The “K Closest Points to Origin” problem asks us to find the k points nearest to the origin (0,0) from a given list of 2D points. The distance is measured using the Euclidean formula, but since we only care about comparing distances (not actual values), we can safely use the squared distance formula to avoid unnecessary square root calculations.
This type of problem is common in computational geometry, spatial indexing, and real-world systems like nearest-neighbor searches in maps or recommendation engines.
To solve the problem efficiently, we use a max heap to keep track of the k closest points. As we iterate through each point, we calculate its squared distance from the origin. We maintain a heap of size at most k containing the closest points seen so far.

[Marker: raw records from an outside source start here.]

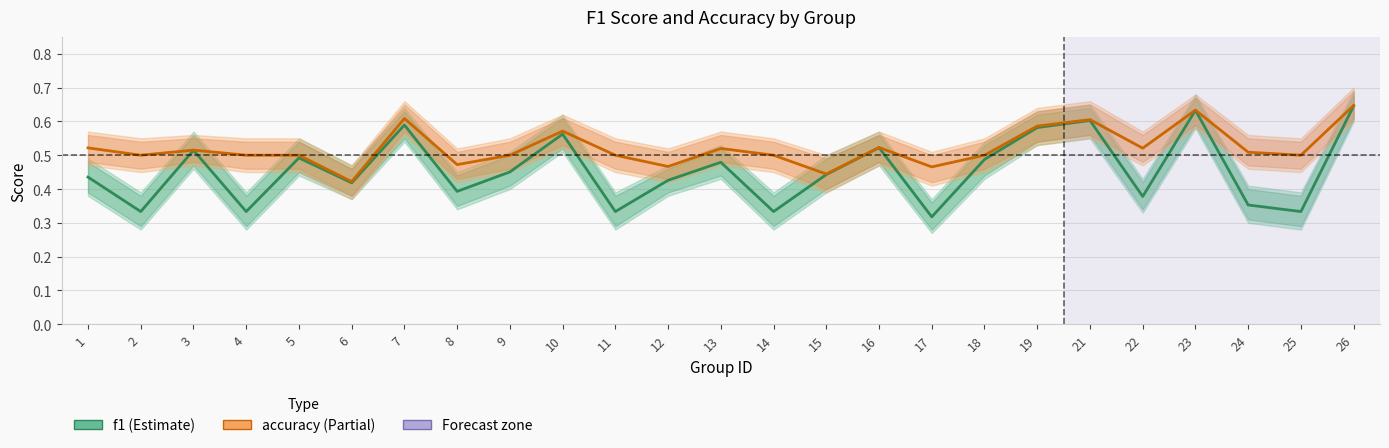

True or false: f1 and accuracy cross at least once.

False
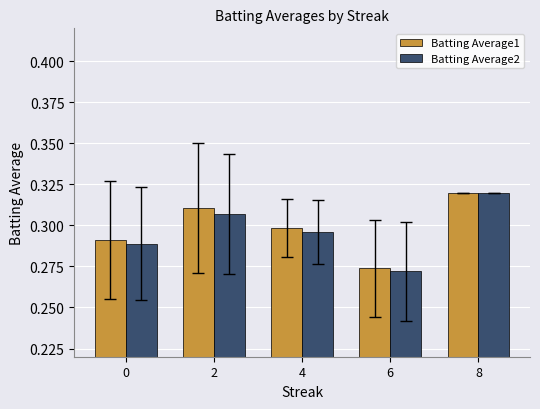

Where is Batting Average1 nearest to the value 0?

6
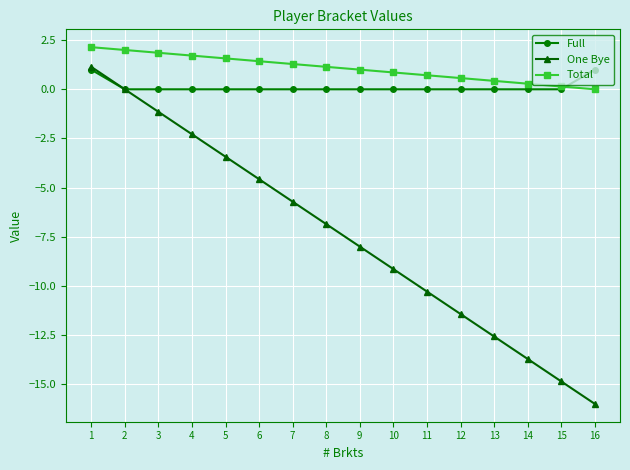

Which series has the widest spread of values?

One Bye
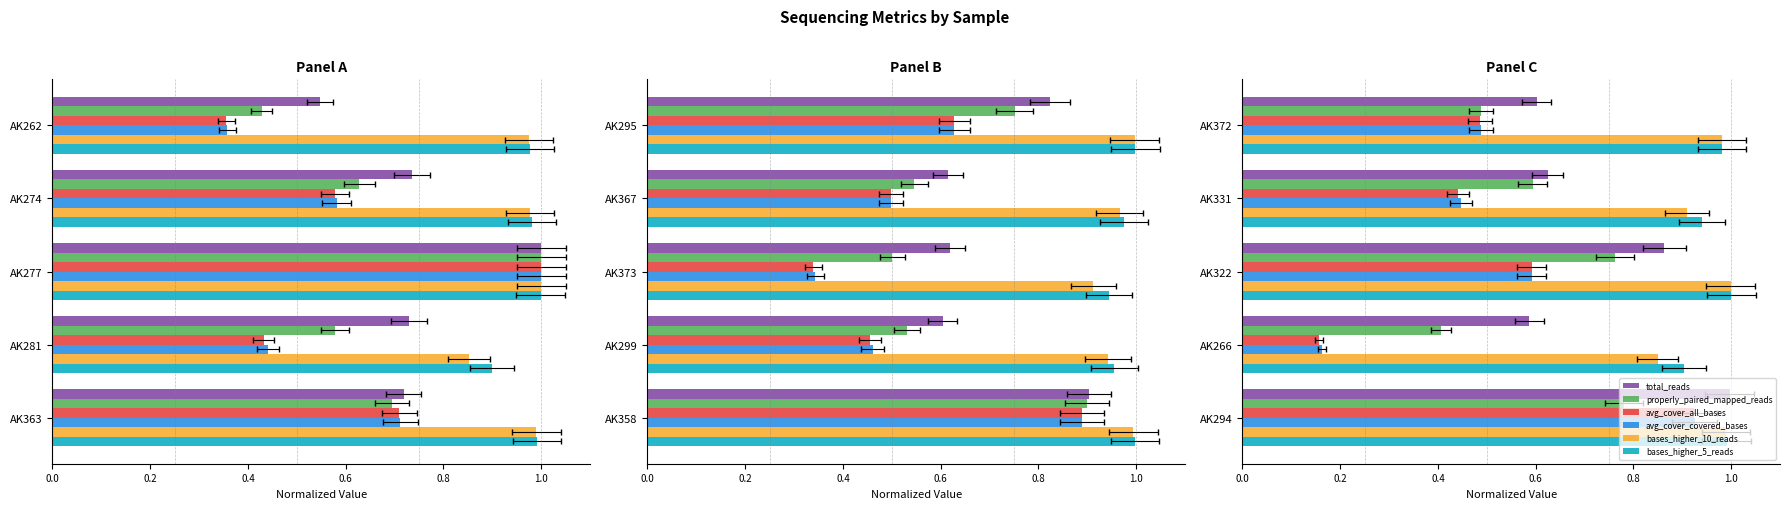

What is the difference between the second highest and second lowest values in the avg_cover_covered_bases series?

0.1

To simulate a max heap using Python’s built-in heapq
module (which is a min heap), we store the negative of the squared distance. If the heap grows beyond size k, we remove the point with the largest distance. At the end, the heap will contain exactly the k points closest to the origin.
The standard Euclidean distance formula is √(x² + y²)
. However, since square roots are monotonic, the relative order of distances is preserved even without computing the square root. That’s why we use the x² + y²
value instead — it's simpler and faster.
The time complexity of this heap-based approach is O(n log k), where n is the number of points and k is the number of closest points we want. Each insertion into the heap takes O(log k), and we do this for all points.
The space complexity is O(k) for the heap that stores the closest points.
An alternate solution is to sort the list of points by their squared distances and return the first k. This takes O(n log n) time due to the sorting step, and O(n) space if not sorting in place. While this approach is simpler, the heap-based solution is more efficient when k is much smaller than n.
The “K Closest Points to Origin” problem demonstrates the power of heaps in reducing the overhead of sorting when only a subset of values is needed. Using a max heap in combination with squared Euclidean distance gives us a clean, efficient solution suitable for large-scale datasets and performance-sensitive applications.